Los tres actores, dos hombres y una mujer, parecieron no haber oído el anuncio, y siguieron conversando animadamente. ¿De qué hablaban?

Mientras lo hacían, se hizo presente, sin saber de dónde ni por dónde, un equipo de libélulas que volaban en círculos cada vez más expansivos, aunque el espacio parecía no dar para ello. Ellos apenas se fijaron en lo que pasaba a su alrededor, porque estaban embebidos en su plática. Y entonces se oyó:

–¡Segunda llamada!

Los tres alzaron la vista, como si les llamaran desde otra dimensión; pero continuaron en su coloquio intensivo, ahora más distanciado de cuanto les rodeaba.
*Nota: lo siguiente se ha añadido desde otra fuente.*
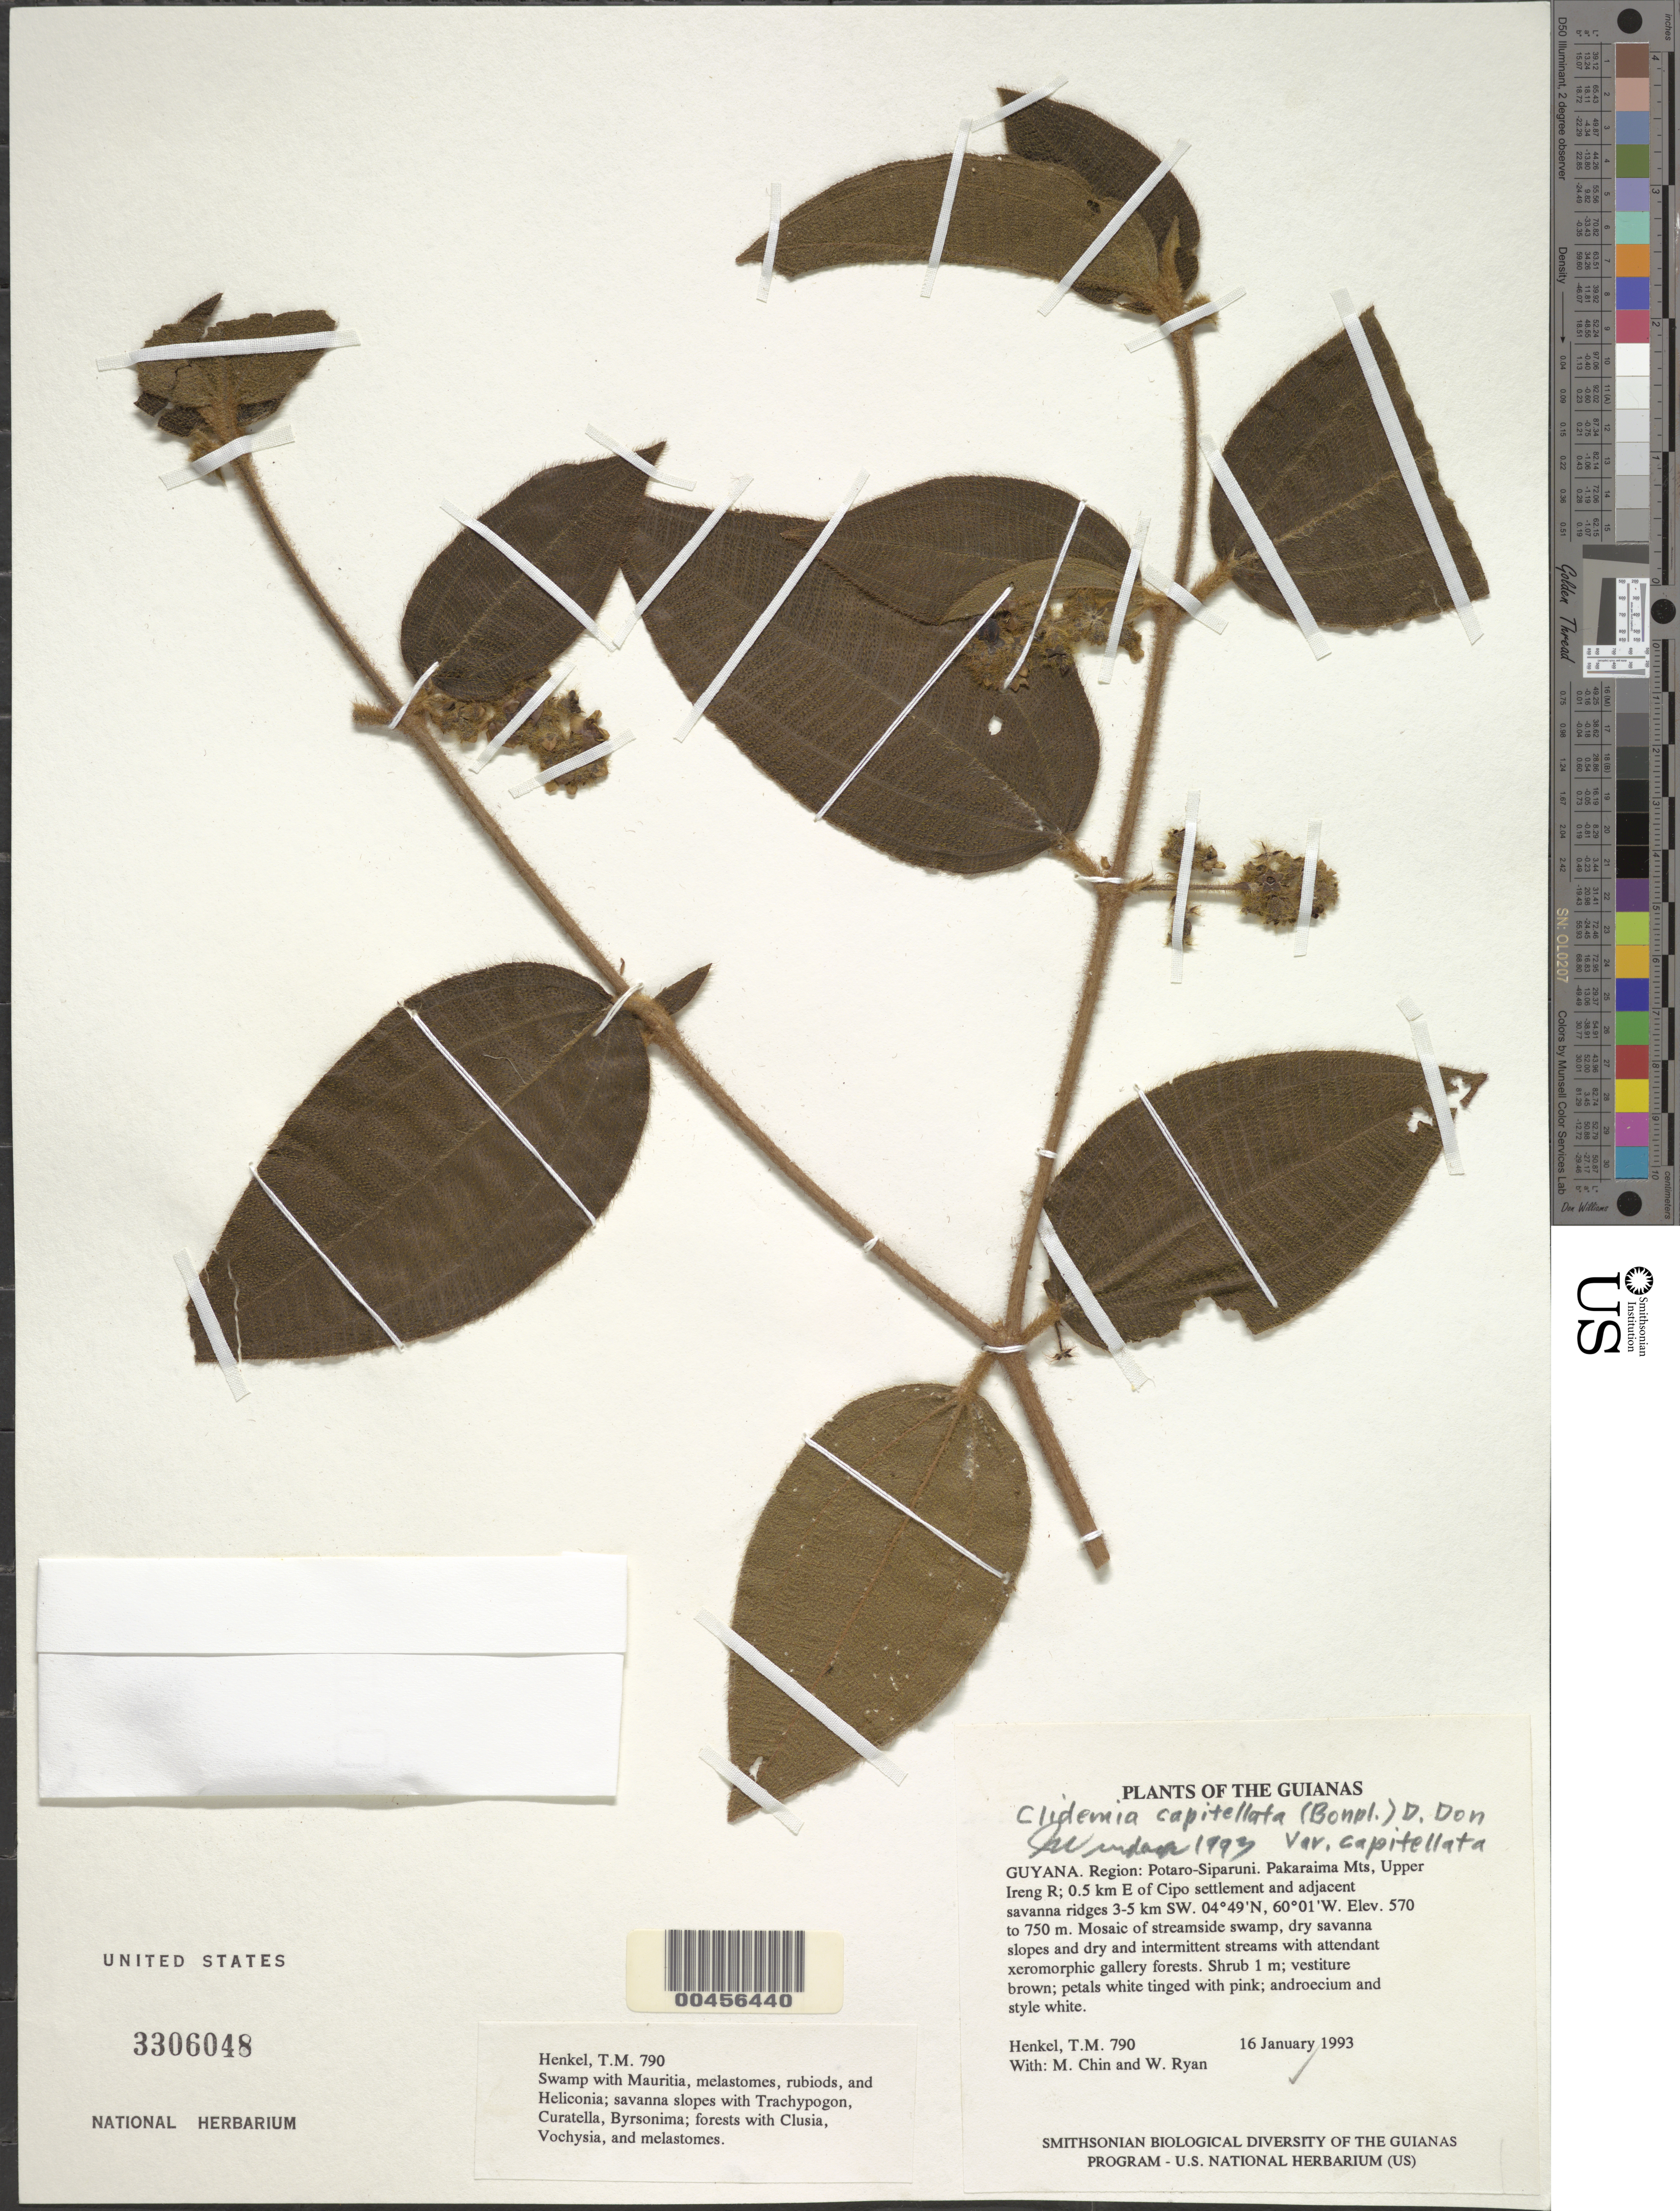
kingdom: Plantae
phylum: Tracheophyta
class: Magnoliopsida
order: Myrtales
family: Melastomataceae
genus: Clidemia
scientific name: Clidemia capitellata var. capitellata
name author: (Bonpl.) D. Don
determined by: Wurdack, John J., (US), US (UNITED STATES)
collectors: T. Henkel, M. Chin & W. Ryan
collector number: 790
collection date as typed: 16 January 1993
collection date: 1993-01-16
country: Guyana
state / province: Potaro-Siparuni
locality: Pakaraima Mts, Upper Ireng R; 0.5 km E of Cipo settlement and adjacent savanna ridges 3-5 km SW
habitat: Mosaic of streamside swamp, dry savanna slopes and dry and intermittent streams with attendant xeromorphic gallery forests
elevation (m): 570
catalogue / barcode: US 3306048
Era como si estuvieran reunidos en un parque sin límites, lo cual significaba el más extremo contraste con ese reducido espacio de la retaguardia teatral en la que verdaderamente permanecían.

Con una ronquera sin causa identificable sonó la advertencia:

–¡Tercera llamada!

Igual efecto: ellos tres, los actores de la obra, no se dieron por aludidos, y siguieron absortos en su plática.

–¡Señores, tienen que salir al escenario!

Era una voz imperiosa que les restallaba en los oídos. Se levantaron de un salto, sin saber hacia dónde dirigirse. Y mientras todo se derrumbaba a su alrededor, ellos volaban como un residuo de libélulas.

SANTO REPOSO

Cuando se tendía a descansar en aquel catre que resumía en sus crujidos los destellos de su propio crecimiento, todas las fantasías heredadas se le hacían presentes sin esperar nada más.

–¿Estás aquí, como siempre?

Eran voces que cambiaban a diario, sin dejar de ser las mismas.

–No, no estoy aquí, pero voy a estarlo si ustedes me guían…

–Entonces, a deambular se ha dicho por las escarpaduras del insomnio atávico.